──────── KUTIPAN DOKUMEN
700 Puisi dari 37 Tahun Kepenyairan Diah Hadaning



Saya mengenal nama Diah Hadaning (DH) pada tahun 1978, ketika mulai mencoba-coba mengirimkan sajak-sajak ke media massa, saat masih tinggal di kampung, selepas dari SMA. Nama yang puitis itu saya temukan di Mingguan Swadesi. Bagi penulis pemula yang tinggal di desa, di Kaliwungu, Kendal, kolom puisi Swadesi cukup menggoda untuk menjadi salah satu media publikasi. Dua tahun kemudian, tahun 1980, saya sempat bertemu langsung dalam sebuah acara sastra di Harian Berita Nasional (Bernas), Yogyakarta. Saat itu saya memang sudah kuliah di Yogya dan sudah aktif menulis di media massa, termasuk di Bernas.
Saat itu, DH sebenarnya sudah hijrah ke Jakarta (sejak 1975), menjadi redaktur Swadesi, dan kemudian mendirikan LSM bimbingan menulis, Warung Sastra Diha. Awal 1980-an, tepatnya 1982, prestasi DH melejit dengan meraih Anugerah Puisi Putera dari Gapena Malaysia, sebuah penghargaan yang dua tahun sebelumnya diraih oleh Sapardi Djoko Damono. Puisi-puisi DH pun terus setia mengunjungi penggemarnya lewat Swadesi, Suara Karya Minggu, Sinar Harapan, Pelita, dan berbagai media massa lain. Tahun 1987, ketika saya mengikuti ajang Temu Penyair Indonesia, yang diadakan oleh DKJ era Abdul Hadi WM, kami bertemu kembali di TIM. Tentu, saat itu, DH masih muda dan cantik. Kemudian, setelah saya hijrah ke Jakarta, kami lantas sama-sama aktif di KSI, karena memiliki kepedulian yang sama pada para penyair pinggiran yang luput dari perhatian pusat-pusat sastra di Jakarta.
Hari ini, Alhamdulillah, saya mendapat kehormatan untuk mengantarkan buku kumpulan puisi terbarunya, 700 Puisi Pilihan, Perempuan yang Mencari (Yayasan Japek dan Pustaka Yashiba, 2010), setebal 700 halaman dan berisi 700 puisi pilihan. Semuanya serba tujuh (7), karena memang diterbitkan dalam rangka hari ulang tahunnya yang ke-70. Buku ini merupakan buku kumpulan puisi modern Indonesia yang ketebalannya menempati urutan kedua setelah Kerygma & Martyria  karya Remy Sylado (Gramedia Pustaka Utama, 2004) setebal  1.056 halaman, yang tercatat di MURI sebagai  buku kumpulan puisi paling tebal di Indonesia. Dan, Alhamdulillah, atas buku kumpulan puisinya ini DH juga mendapatkan MURI dengan kategori ”Penulis Antologi Puisi Tertebal pada Usia Tertua, 700 Halaman pada Usia 70 Tahun”.
────────────────
──────── INFORMASI YANG DIBERIKAN
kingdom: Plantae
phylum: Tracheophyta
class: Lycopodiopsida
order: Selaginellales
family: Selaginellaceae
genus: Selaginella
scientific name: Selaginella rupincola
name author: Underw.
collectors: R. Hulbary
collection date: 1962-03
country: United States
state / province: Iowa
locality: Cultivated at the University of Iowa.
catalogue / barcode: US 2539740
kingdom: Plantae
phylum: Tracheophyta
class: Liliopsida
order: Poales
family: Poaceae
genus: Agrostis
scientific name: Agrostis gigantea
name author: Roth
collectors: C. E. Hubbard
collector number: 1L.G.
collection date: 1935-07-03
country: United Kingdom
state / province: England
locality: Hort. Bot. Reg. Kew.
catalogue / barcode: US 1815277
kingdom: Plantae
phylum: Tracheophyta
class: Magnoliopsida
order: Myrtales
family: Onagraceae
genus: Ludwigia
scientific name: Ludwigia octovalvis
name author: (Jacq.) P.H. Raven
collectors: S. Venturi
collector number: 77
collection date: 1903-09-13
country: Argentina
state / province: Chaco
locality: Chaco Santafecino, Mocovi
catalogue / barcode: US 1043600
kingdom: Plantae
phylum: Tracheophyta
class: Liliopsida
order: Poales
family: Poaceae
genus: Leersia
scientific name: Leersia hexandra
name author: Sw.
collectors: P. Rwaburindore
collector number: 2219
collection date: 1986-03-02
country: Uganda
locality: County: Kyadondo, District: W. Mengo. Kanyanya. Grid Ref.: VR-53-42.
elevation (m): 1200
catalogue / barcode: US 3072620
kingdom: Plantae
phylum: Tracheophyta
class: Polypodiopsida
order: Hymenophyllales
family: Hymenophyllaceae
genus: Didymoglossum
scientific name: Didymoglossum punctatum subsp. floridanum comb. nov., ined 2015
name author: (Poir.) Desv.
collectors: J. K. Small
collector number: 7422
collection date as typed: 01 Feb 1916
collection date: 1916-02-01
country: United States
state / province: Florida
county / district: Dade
────────────────
# TUGAS YANG DIKERJAKAN
a – Ringkaslah teks tentang Diah Hadaning dalam dua kalimat.
b – Jawablah pertanyaan berikut berdasarkan teks tentang Diah Hadaning.
(i) Sejak tahun berapa Diah Hadaning hijrah ke Jakarta?
(ii) Penghargaan apa yang diraih Diah Hadaning pada 1982, dan dari siapa?
(iii) Berapa halaman tebal buku Kerygma & Martyria?
c – Tuliskan lanjutan teks tentang Diah Hadaning mulai dari kalimat sesudah kalimat terakhirnya.

# JAWABAN SETIAP TUGAS
a – Penulis teks mengenal nama Diah Hadaning pada 1978 lewat Mingguan Swadesi, bertemu dengannya di Yogyakarta pada 1980 dan di TIM pada 1987, lalu sama-sama aktif di KSI setelah pindah ke Jakarta. Kini penulis mengantarkan buku terbaru Diah Hadaning, 700 Puisi Pilihan, Perempuan yang Mencari (2010), setebal 700 halaman dengan 700 puisi untuk ulang tahunnya yang ke-70, yang membuatnya mendapatkan MURI.

b –
(i) Sejak 1975.
(ii) Anugerah Puisi Putera dari Gapena Malaysia.
(iii) 1.056 halaman.

c –
Memiliki buku kumpulan puisi sangat tebal, tentu merupakan prestasi sekaligus prestise, dan sekaligus dapat mengukuhkan posisi kepenyairan seseorang. Tetapi, buku tebal tampaknya tidak selalu segalanya. Buktinya, buku tebal Remy Silado itu dikalahkan oleh buku tipis hanya setebal 80 halaman, kumpulan puisi Kekasihku (Gramedia, 2004) karya Joko Pinurbo, dalam ajang Khatulistiwa Literary Awards (KLA) 2005. Keduanya sama-sama masuk nominasi, tapi Kekasihku yang berhasil meraih KLA 2005.
Meskipun begitu, buku tebal tetaplah potensial untuk mengusung berbagai keunggulan. Setidaknya, karena ketebalannya, ia dapat merekam perjalanan panjang kepenyairan seseorang, termasuk (yang utama) perkembangan estetik dan tematiknya. Dan, begitulah buku kumpulan puisi tebal DH, yang merekam sajak masa awal kepenyairannya pada awal 1970-an hingga sekarang. Buku Perempuan yang Mencari ini memuat puisi yang ditulis DH pada Desember 1973, yakni “Wanita dan Bumi Merdeka” (hlm. 691), dan sajak paling anyarnya, yakni “Balada Lanjar, Lelaki Malang yang Mencari Keadilan” yang ditulis pada Februari 2010, dua bulan sebelum buku ini diluncurkan. Dengan demikian, buku ini merekam sekitar 37 tahun masa kepenyair DH, suatu rentang masa kepenyairan yang sangat panjang.
Pada rentang waktu yang panjang itulah, melalui buku ini, kita dapat melihat perkembangan estetik dan tematik sajak-sajak DH. Pada aspek estetik, kita dapat melihat bagaimana perkembangan pemahaman, wawasan, pencarian, serta penemuan puitika DH dan bagaimana ia mengaplikasikannya saat menulis puisi. Apakah ia cukup bertumpu pada bakat alam dengan pemanfaatan puitika (aspek instrinksik puisi) secara apa adanya (sederhana saja), ataukah terus mencari dengan temuan-temuan puitika baru yang lebih segar dan pas untuk mewadahi ide-ide kreatifnya.
Begitu juga ketika kita menyimak perkembangan tematik (isi dan pesan) yang diangkat ke dalam sajak-sajaknya dari waktu ke waktu, kita dapat melihat apakah DH hanya sibuk berbicara tentang kegelisahan batinnya atau mencoba terus berdialog dengan keadaan zamannya yang terus berubah dengan berbagai persoalan baru yang makin pelik.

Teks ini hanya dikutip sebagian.